Restitution of two works from the Kupferstichkabinett


Today the Stiftung Preussischer Kulturbesitz, the body that oversees the Staatliche Museen zu Berlin, made restitution of two drawings from the Kupferstichkabinett’s collection. The origins of the two works were checked as part of a systematic research project tracing the provenance of works held by the Staatliche Museen. They were discovered to have belonged to the collection of a Dr. Schmidl of Vienna. Further research revealed that Dr. Schmidl had been dispossessed of the artworks as a result of Nazi persecution. Acting on this information, the SPK established contact with her heirs.

The works in question are:

-  a pencil drawing by Julius Schnorr von Carolsfeld, "Friedrich Olivier im Alter von 25 Jahren”, ["Friedrich Olivier At The Age of 25”] 1816

-  a drawing (pencil, ink, heightened with white) by Friedrich or Ferdinand Olivier, "Zwei welke Blätter (1817. Den 10ten Januar)”, ["Two Withered Leaves (1817. The 10th of January)”] 1817

The two works were acquired at auction, in April 1939 and May 1941 respectively, at the auction house of the firm of C.G. Boerner in Leipzig, and were recorded in the inventory of drawings of the Sammlung der Zeichnungen at the Nationalgalerie. (They were transferred to the Kupferstichkabinett in 1990, as part of the reorganisation which followed German reunification.)

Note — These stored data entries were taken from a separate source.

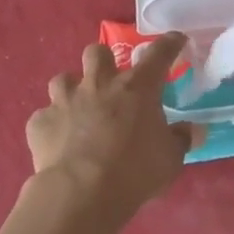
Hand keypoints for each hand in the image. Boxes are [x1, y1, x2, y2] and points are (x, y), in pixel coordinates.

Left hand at [27, 33, 199, 224]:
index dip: (169, 44)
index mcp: (136, 88)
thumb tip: (193, 130)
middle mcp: (99, 84)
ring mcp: (65, 101)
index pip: (158, 54)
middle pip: (97, 52)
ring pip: (63, 79)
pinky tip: (58, 140)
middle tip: (110, 80)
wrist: (81, 192)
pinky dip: (52, 125)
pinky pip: (45, 116)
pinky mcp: (40, 122)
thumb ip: (181, 139)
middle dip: (104, 61)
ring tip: (78, 107)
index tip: (175, 40)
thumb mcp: (170, 159)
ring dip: (72, 90)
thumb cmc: (135, 171)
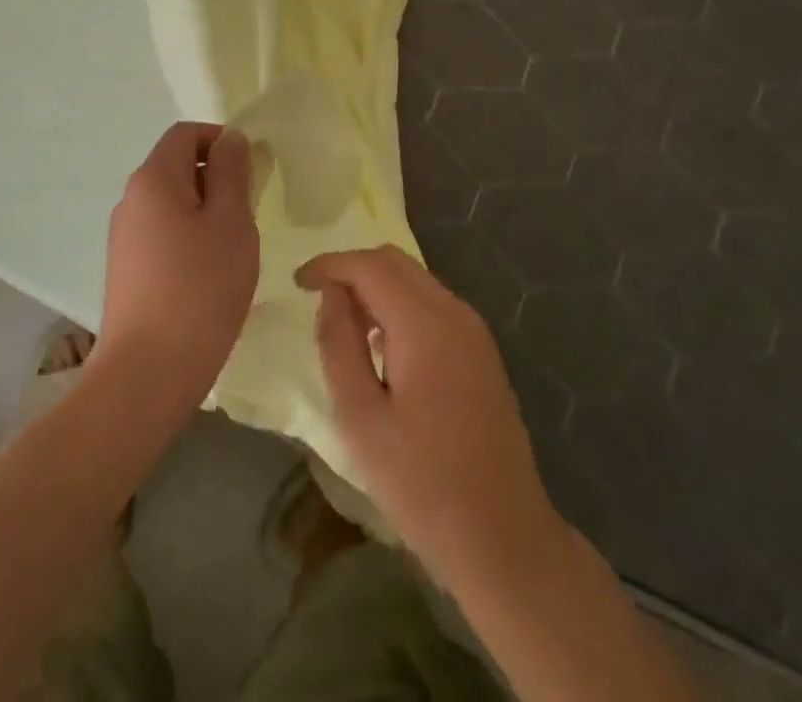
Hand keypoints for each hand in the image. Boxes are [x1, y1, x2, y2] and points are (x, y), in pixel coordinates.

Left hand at [97, 122, 257, 410]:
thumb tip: (231, 139)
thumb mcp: (231, 223)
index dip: (221, 140)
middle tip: (249, 214)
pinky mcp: (126, 269)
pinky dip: (190, 238)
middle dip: (218, 178)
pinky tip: (209, 275)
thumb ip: (233, 173)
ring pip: (173, 203)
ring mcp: (124, 237)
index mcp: (153, 179)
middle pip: (178, 166)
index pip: (186, 134)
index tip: (252, 171)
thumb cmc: (199, 289)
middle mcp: (131, 200)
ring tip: (233, 249)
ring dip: (207, 212)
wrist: (146, 375)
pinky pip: (163, 233)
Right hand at [296, 245, 560, 588]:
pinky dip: (400, 306)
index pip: (369, 266)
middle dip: (353, 270)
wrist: (504, 538)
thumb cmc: (422, 485)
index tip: (297, 283)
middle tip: (319, 303)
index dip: (329, 264)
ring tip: (347, 330)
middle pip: (395, 262)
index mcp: (425, 324)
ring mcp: (474, 331)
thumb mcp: (361, 419)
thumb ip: (339, 345)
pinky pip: (433, 305)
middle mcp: (455, 313)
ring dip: (377, 288)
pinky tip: (384, 349)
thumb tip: (331, 295)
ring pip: (416, 280)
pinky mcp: (482, 352)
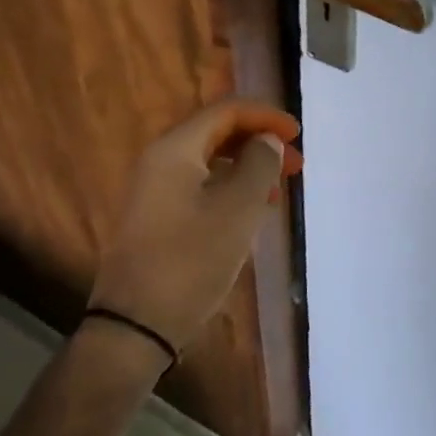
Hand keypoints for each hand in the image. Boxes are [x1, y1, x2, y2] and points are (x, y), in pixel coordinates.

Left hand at [90, 100, 301, 352]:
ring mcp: (154, 192)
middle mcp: (159, 162)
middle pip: (216, 134)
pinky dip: (230, 189)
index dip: (266, 116)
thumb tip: (267, 140)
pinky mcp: (156, 218)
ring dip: (247, 167)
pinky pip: (200, 187)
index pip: (225, 111)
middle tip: (295, 163)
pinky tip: (251, 212)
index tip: (298, 134)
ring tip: (278, 188)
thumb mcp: (238, 208)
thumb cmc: (192, 260)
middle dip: (259, 141)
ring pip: (210, 163)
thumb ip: (259, 164)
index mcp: (175, 150)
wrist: (137, 324)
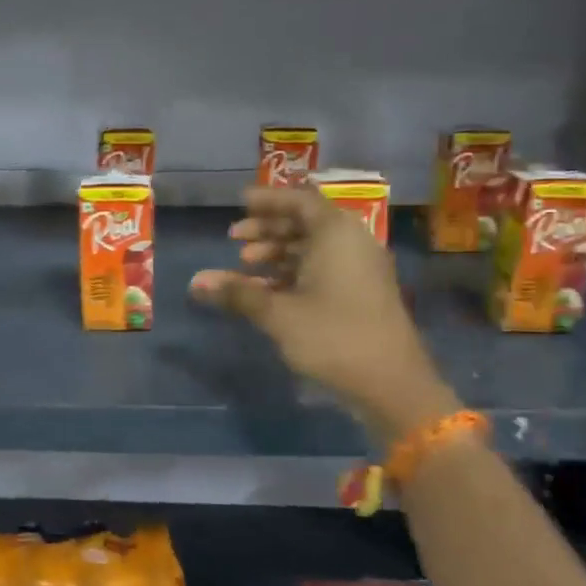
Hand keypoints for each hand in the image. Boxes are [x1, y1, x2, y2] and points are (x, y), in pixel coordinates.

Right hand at [190, 186, 457, 441]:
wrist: (392, 384)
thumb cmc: (333, 337)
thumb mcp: (278, 313)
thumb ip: (237, 292)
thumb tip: (194, 281)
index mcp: (336, 234)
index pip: (299, 201)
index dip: (267, 200)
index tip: (239, 203)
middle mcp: (351, 242)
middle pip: (305, 223)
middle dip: (267, 229)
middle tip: (234, 239)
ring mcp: (360, 269)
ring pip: (313, 248)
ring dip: (278, 253)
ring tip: (245, 267)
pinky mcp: (362, 293)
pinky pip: (323, 268)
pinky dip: (294, 272)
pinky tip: (267, 291)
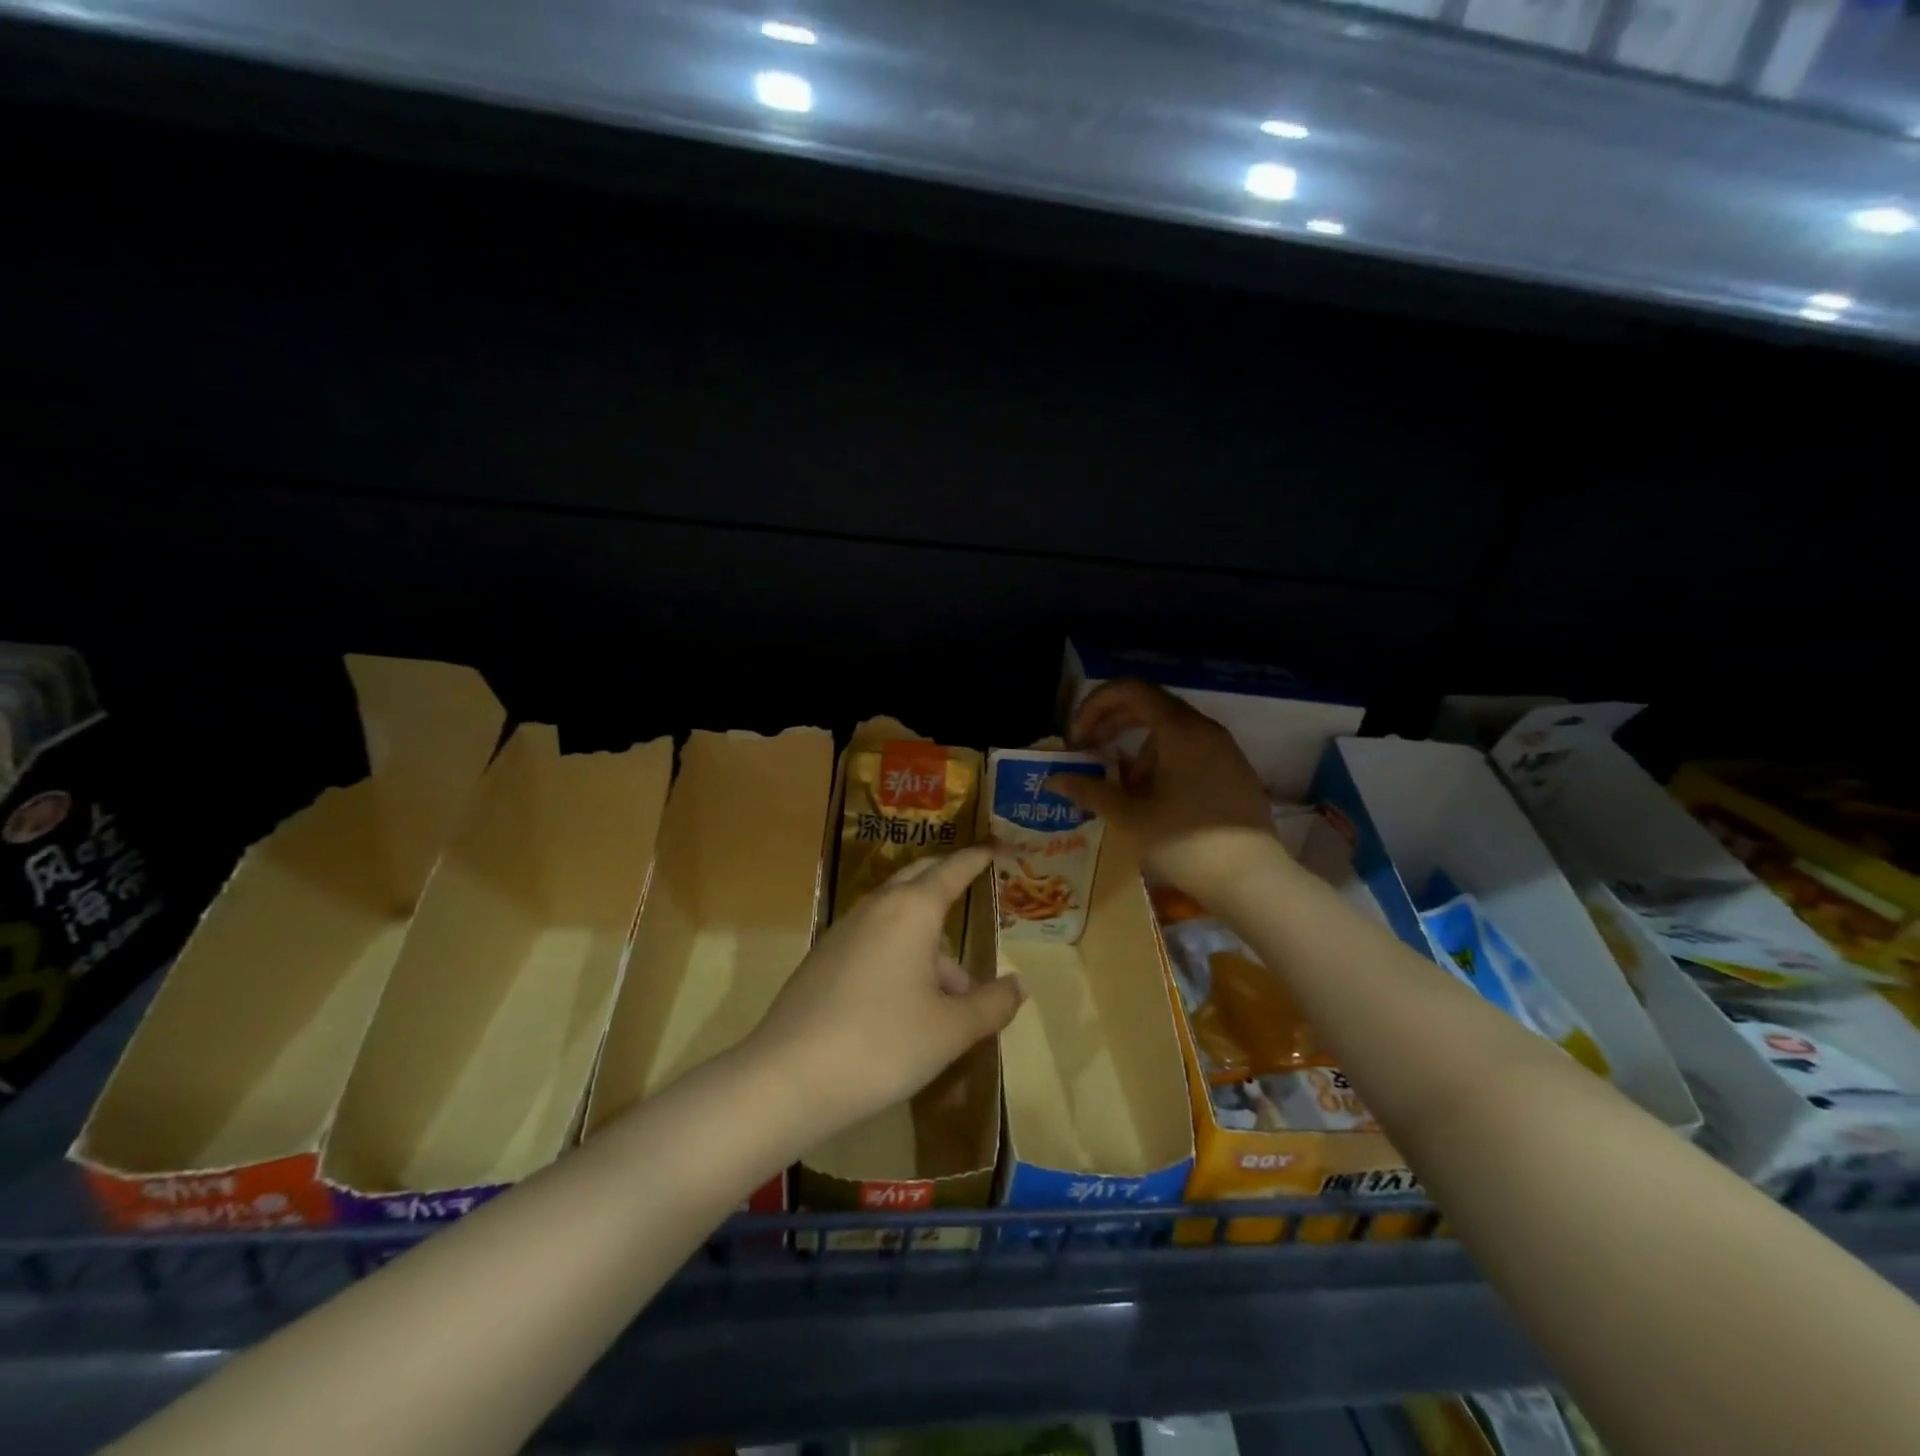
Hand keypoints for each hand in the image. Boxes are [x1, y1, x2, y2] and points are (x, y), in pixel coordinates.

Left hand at [745, 846, 1024, 1144]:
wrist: (788, 1077)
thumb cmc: (883, 1044)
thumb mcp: (950, 1030)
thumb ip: (991, 1005)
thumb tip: (1019, 986)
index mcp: (911, 911)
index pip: (950, 871)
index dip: (974, 860)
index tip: (991, 849)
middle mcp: (876, 909)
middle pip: (915, 881)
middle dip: (944, 882)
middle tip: (969, 888)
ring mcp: (843, 933)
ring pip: (894, 918)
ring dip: (925, 937)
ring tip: (951, 991)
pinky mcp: (822, 960)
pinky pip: (872, 941)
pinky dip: (898, 954)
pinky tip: (906, 1002)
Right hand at [1051, 678, 1285, 902]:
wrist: (1252, 881)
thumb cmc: (1185, 843)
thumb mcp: (1129, 817)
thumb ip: (1089, 790)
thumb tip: (1055, 779)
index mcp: (1179, 730)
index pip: (1130, 690)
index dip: (1094, 705)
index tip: (1076, 738)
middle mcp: (1205, 730)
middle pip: (1149, 706)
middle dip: (1111, 724)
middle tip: (1087, 752)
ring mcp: (1224, 751)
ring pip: (1169, 732)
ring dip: (1136, 749)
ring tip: (1121, 788)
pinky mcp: (1234, 773)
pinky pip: (1190, 751)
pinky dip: (1162, 761)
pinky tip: (1153, 798)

The brothers Ferdinand and Friedrich Olivier, born in Dessau, were members of the Nazarene group of painters, and were among the most important artists of the German Romantic movement. Julius Schnorr von Carolsfeld made their acquaintance in 1814 in Vienna, and the three remained close friends, continually exchanging artistic ideas, for over twenty years.

The two drawings belonged to the collection of Friedrich von Olivier’s great-granddaughter, who also inherited many other works by the Olivier brothers. Dr. Marianne Schmidl was born in 1890 in Berchtesgarden and grew up in Vienna. After becoming the first woman to graduate with a doctorate in Ethnology from the University of Vienna, she worked initially in various ethnology museums, including the Museum für Völkerkunde in Berlin. In 1921 she became a librarian at the Austrian Nationalbibliothek, where she worked until 1938. On 1st October of that year, she was forced into early retirement because her father was of Jewish origin. Deprived of almost all means of financial support by this and other forms of persecution, and by the special levies imposed on Jews by the Nazi regime, she was obliged to sell the artworks which had been in her family for generations. In April 1942 she was deported to the ghetto of Izbica, in the Krasnystaw district of the province of Lublin, Poland. The circumstances and the exact date of her death are unknown, but the Izbica ghetto was used as a transit camp for the extermination camps at Bełzek and Sobibór. None of the approximately 4,000 Austrian Jews deported to Izbica survived.